Hi Rich, Key, and Anonymous,

I used to work with Rich (for a short while) while at the AFCERT and I served as Incident Response Lead there and also am currently a lead working reverse engineering for the Air Force. I have done nothing but information security for the 6 years I've been in. The Air Force is downsizing right now so it is harder to "get in". If you want to do information security/intelligence as an officer you would most likely have to be a comm officer (33) or an engineering officer (62), and possibly intel. The problem with wanting to do a certain job in the Air Force is that your first assignment is often "luck" and often impacts what you will eventually do. You may want to do information security, but may find it very difficult once you get in. As they say....the needs of the Air Force.... As far as deploying, it is almost guaranteed that you will. However, you will not be in the same environment as a Marine or Army guy.

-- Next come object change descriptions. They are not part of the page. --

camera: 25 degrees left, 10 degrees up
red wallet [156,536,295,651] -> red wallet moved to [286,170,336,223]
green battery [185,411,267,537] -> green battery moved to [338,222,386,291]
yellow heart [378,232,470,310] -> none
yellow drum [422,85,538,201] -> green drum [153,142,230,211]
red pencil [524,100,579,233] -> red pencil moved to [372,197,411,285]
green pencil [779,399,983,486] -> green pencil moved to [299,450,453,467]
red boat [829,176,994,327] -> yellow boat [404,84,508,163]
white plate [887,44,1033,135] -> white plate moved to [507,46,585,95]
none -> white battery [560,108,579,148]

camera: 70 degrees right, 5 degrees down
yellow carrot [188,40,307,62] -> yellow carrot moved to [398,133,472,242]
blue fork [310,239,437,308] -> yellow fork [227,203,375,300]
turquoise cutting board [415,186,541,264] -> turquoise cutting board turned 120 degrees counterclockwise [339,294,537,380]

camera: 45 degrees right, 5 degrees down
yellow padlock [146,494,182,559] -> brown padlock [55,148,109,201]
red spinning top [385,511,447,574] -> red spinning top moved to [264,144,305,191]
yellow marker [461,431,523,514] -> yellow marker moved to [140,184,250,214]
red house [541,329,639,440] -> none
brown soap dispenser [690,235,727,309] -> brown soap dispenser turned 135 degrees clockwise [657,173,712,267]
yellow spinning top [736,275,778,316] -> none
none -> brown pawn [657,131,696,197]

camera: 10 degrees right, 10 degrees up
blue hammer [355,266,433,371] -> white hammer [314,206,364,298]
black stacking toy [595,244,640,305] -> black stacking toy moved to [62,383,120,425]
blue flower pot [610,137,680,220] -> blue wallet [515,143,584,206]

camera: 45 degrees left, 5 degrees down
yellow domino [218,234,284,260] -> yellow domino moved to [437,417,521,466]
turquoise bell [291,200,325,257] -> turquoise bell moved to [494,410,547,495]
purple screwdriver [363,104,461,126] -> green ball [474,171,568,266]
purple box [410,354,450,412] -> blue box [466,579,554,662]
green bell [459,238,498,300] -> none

That doesn't mean you can't get taken out by an IED or sniper, just that you will be in a support role not directly fighting.

Ultimately, I agree with what Rich and Key said don't get in the Military for the job, get in because you want to serve your country. If you get in for the job don't be surprised when you're unhappy because your assignment doesn't turn out the way you wanted. Me, I've been fortunate so far, and I actually plan on staying in for awhile longer both because I love what I'm doing, enjoy serving, and "keep my fingers crossed" can stay in information security positions. They are currently offering bonuses for engineers to get out, and they are also non-volunteering people out as well. Two or three years ago I probably would have jumped at the money, but I have learned quite a bit more than I had bargained for in the military.

David Chaboya

Tom Williams said...

I have to completely agree. I joined the Marine Corps at 18, fresh out of high school. I went into an Aviation Maintenance Administrator/Data Analyst field. I got some damn good skills. I got out and transferred to the Army and went through their IT school. It was unfortunately discovered that I have 2 bulging disc in my back, and I was medically discharged.

All of the skills I gained, as well as the security clearance, got me the job I currently have, supporting the largest interconnected network of computers in the world (beside the internet) known as NMCI.

I grew up because of the Marine Corps. I gained skills because of the Marine Corps. I became damn good at what I do because of the Marine Corps. The military was the best thing I ever did.